Instruction: Locate every line in the records that contains the word "kelionę" and copy each of those lines. Matching is case-sensitive.

Material shown:
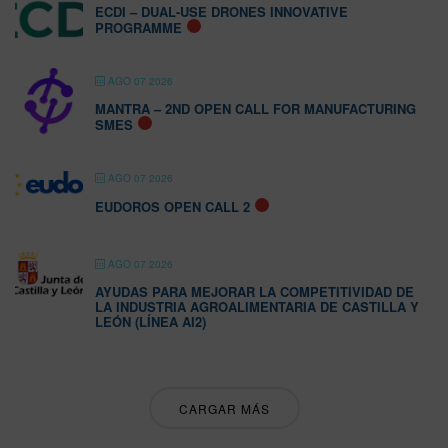
ECDI – DUAL-USE DRONES INNOVATIVE
PROGRAMME
AGO 07 2026
MANTRA – 2ND OPEN CALL FOR MANUFACTURING
SMES
AGO 07 2026
EUDOROS OPEN CALL 2
AGO 07 2026
AYUDAS PARA MEJORAR LA COMPETITIVIDAD DE
LA INDUSTRIA AGROALIMENTARIA DE CASTILLA Y
LEÓN (LÍNEA AI2)
CARGAR MÁS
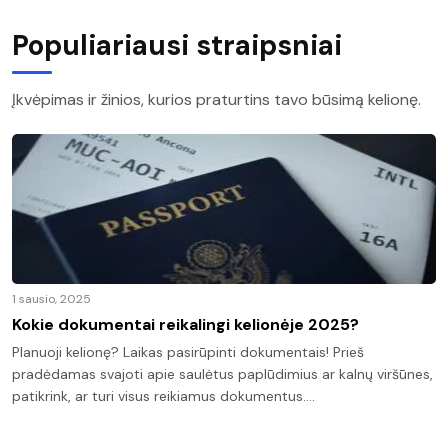
Populiariausi straipsniai
Įkvėpimas ir žinios, kurios praturtins tavo būsimą kelionę.
1 sausio, 2025
Kokie dokumentai reikalingi kelionėje 2025?
Planuoji kelionę? Laikas pasirūpinti dokumentais! Prieš
pradėdamas svajoti apie saulėtus paplūdimius ar kalnų viršūnes,
patikrink, ar turi visus reikiamus dokumentus.…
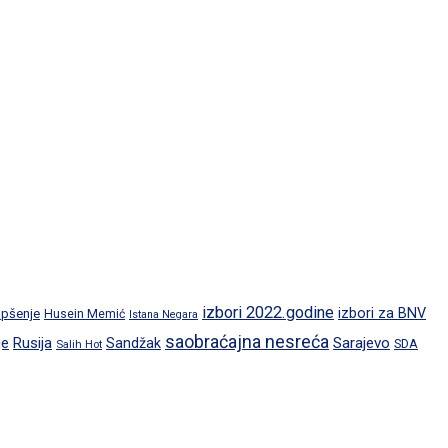
izbori 2022.godine
izbori za BNV
pšenje
Husein Memić
Istana Negara
saobraćajna nesreća
je
Rusija
Sarajevo
Sandžak
SDA
Salih Hot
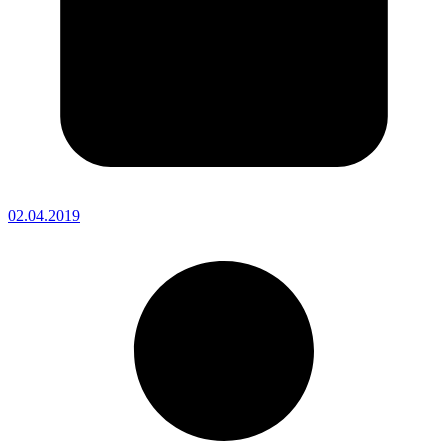
02.04.2019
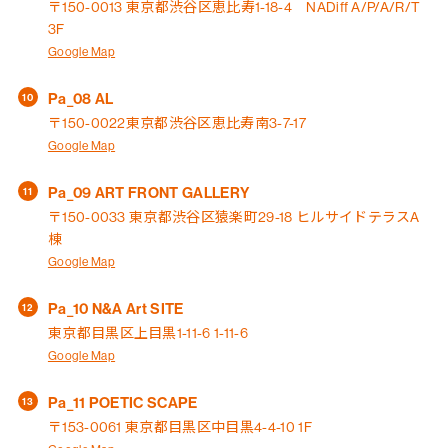
〒150-0013 東京都渋谷区恵比寿1-18-4 NADiff A/P/A/R/T
3F
Google Map
Pa_08 AL
〒150-0022東京都渋谷区恵比寿南3-7-17
Google Map
Pa_09 ART FRONT GALLERY
〒150-0033 東京都渋谷区猿楽町29-18 ヒルサイドテラスA
棟
Google Map
Pa_10 N&A Art SITE
東京都目黒区上目黒1-11-6 1-11-6
Google Map
Pa_11 POETIC SCAPE
〒153-0061 東京都目黒区中目黒4-4-10 1F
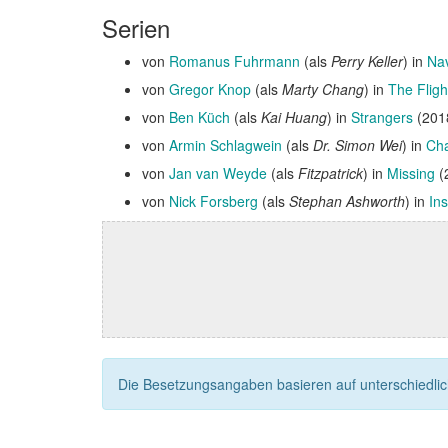
Serien
von
Romanus Fuhrmann
(als
Perry Keller
) in
Nav
von
Gregor Knop
(als
Marty Chang
) in
The Fligh
von
Ben Küch
(als
Kai Huang
) in
Strangers
(201
von
Armin Schlagwein
(als
Dr. Simon Wei
) in
Ch
von
Jan van Weyde
(als
Fitzpatrick
) in
Missing
(
von
Nick Forsberg
(als
Stephan Ashworth
) in
In
Die Besetzungsangaben basieren auf unterschiedliche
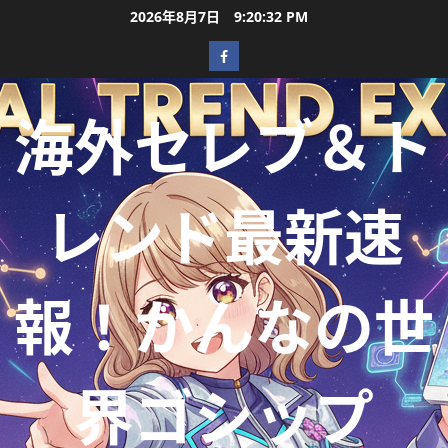
2026年8月7日
9:20:33 PM
海外セレブ＆ト
レンド最新速
報！かんなの世
界ゴシップ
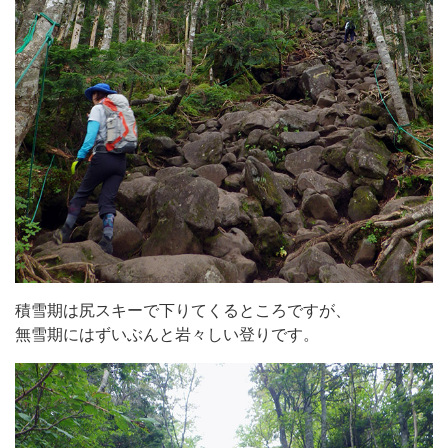
積雪期は尻スキーで下りてくるところですが、
無雪期にはずいぶんと岩々しい登りです。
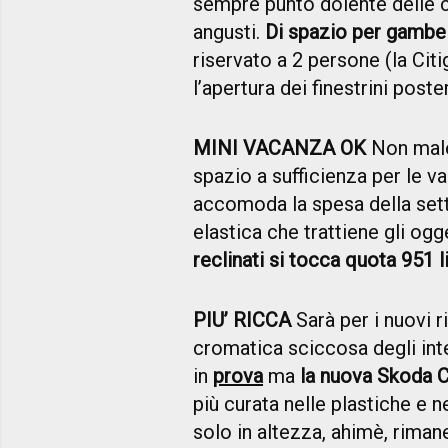
sempre punto dolente delle c
angusti.
Di spazio per gambe 
riservato a 2 persone (la Cit
l’apertura dei finestrini post
MINI VACANZA OK
Non male 
spazio a sufficienza per le va
accomoda la spesa della sett
elastica che trattiene gli ogg
reclinati si tocca quota 951 li
PIU’ RICCA
Sarà per i nuovi 
cromatica sciccosa degli inte
in
prova
ma
la nuova Skoda 
più curata nelle plastiche e n
solo in altezza, ahimè, rima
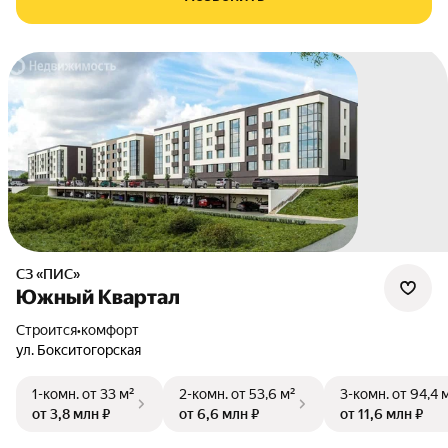
СЗ «ПИС»
Южный Квартал
Строится
•
комфорт
ул. Бокситогорская
1-комн.
от 33 м²
2-комн.
от 53,6 м²
3-комн.
от 94,4 
от 3,8 млн ₽
от 6,6 млн ₽
от 11,6 млн ₽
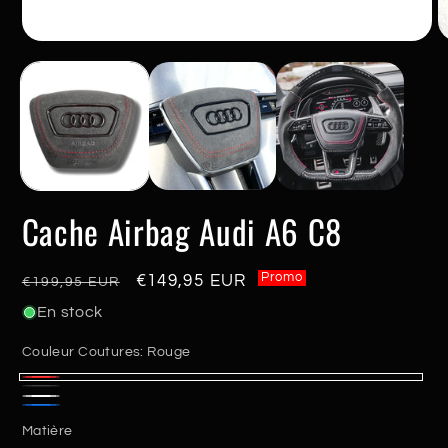
Ouvrir
O
le
le
média
m
1
2
dans
d
une
u
fenêtre
f
modale
m
Cache Airbag Audi A6 C8
Promo
Prix
Promo
€149,95 EUR
€199,95 EUR
habituel
En stock
Couleur Coutures:
Rouge
Rouge
Noir
Blanc
Bleu
Matière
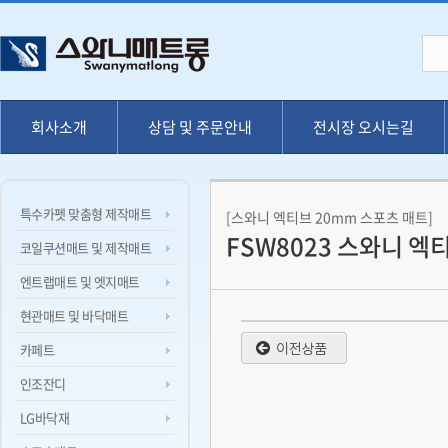
회사소개
상담 및 주문안내
전시장 오시는길
특수카펫 맞춤형 제작매트
[스와니 엑티브 20mm 스포츠 매트]
FSW8023 스와니 엑
코일쿠션매트 및 제작매트
엔트랩매트 및 엣지매트
현관매트 및 바닥매트
카페트
인조잔디
LG바닥재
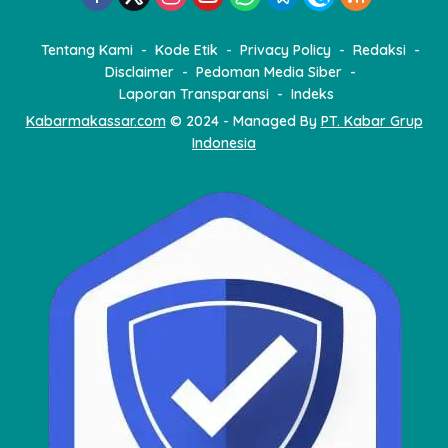
Tentang Kami
Kode Etik
Privacy Policy
Redaksi
Disclaimer
Pedoman Media Siber
Laporan Transparansi
Indeks
Kabarmakassar.com
© 2024 - Managed By
PT. Kabar Grup
Indonesia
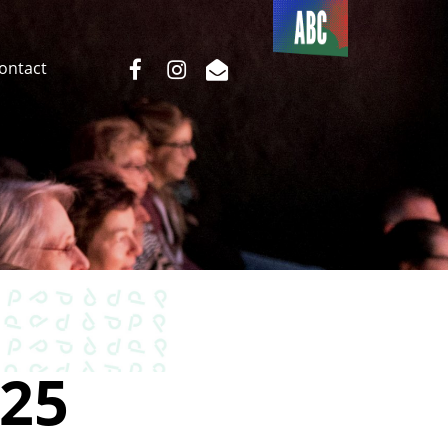
Du côté
de l’ABC
facebook
instagram
email
Contact
25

Answer below:
Įkvėpimas ir žinios, kurios praturtins tavo būsimą kelionę.
Planuoji kelionę? Laikas pasirūpinti dokumentais! Prieš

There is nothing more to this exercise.